Table 3 presents the number of reported COVID-19 cases per million of population. Qatar

(45,052), Bahrain (42,337), and Kuwait (24,966) have the highest rates, with all three countries

exceeding the median of 9,863 among the top 5 countries with the highest per capita tests in the

world (with at least a population of 5 million). In conflict economies such as Libya, Syria, and

Yemen, weak testing capacity leads to fewer reported positive cases and paints a potentially

misleading picture of low spread. Two countries faced an increase in COVID-19 cases in the past

week: Jordan and Tunisia, with at least 28 percent of total cases occurring in the past 7 days.

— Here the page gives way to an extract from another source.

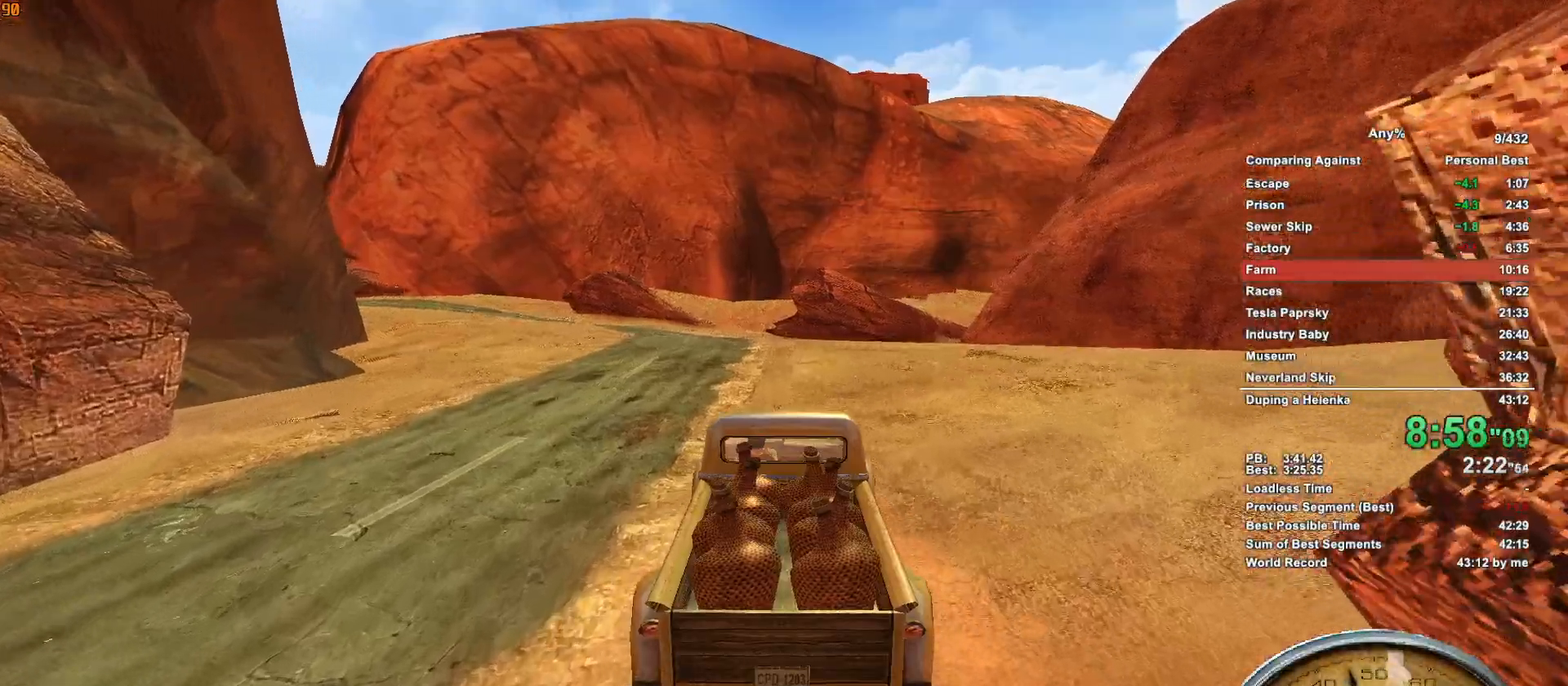
{"keys": ["w"], "mouse": [], "events": [[67, "d", "down"], [267, "d", "up"]]}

Table 3. Total Cases per Million Population as of October 4th, 2020

Country Cases/Million Total Cases This

week

Change in cases during the Past Week relative to the Previous

Week

Last week's cases as a % of total

Qatar 45,052 126,498 1,414 1%

Bahrain 42,337 72,662 3,301 5%

Kuwait 24,966 107,025 3,481 3%

Oman 19,704 101,270 3,820 4%

UAE 9,958 98,801 7,332 7%

Saudi Arabia 9,624 336,387 3,194 1%

Iraq 9,373 379,141 29,691 8%

West Bank & Gaza 8,087 41,498 2,795 7%

Lebanon 6,525 44,482 8,228 18%

Iran 5,598 471,772 25,324 5%

Djibouti 5,464 5,419 10 0%

Libya 5,338 36,809 3,725 10%

Morocco 3,600 133,272 15,587 12%

Tunisia 1,876 22,230 6,116 28%

Jordan 1,529 15,640 7,148 46%

Algeria 1,183 52,136 1,069 2%

Egypt 1,008 103,683 843 1%

Syria 248 4,366 294 7%

Yemen 68 2,041 11 1%

MENA REGION 4,714 2,154,412 123,383 6%

Source: Authors’ calculations based on data from Worldometer (https://www.worldometers.info/coronavirus/). Color coordination done as follows:

0-5% Green, 6-10% Yellow, 11-20% Orange, 21% + Red.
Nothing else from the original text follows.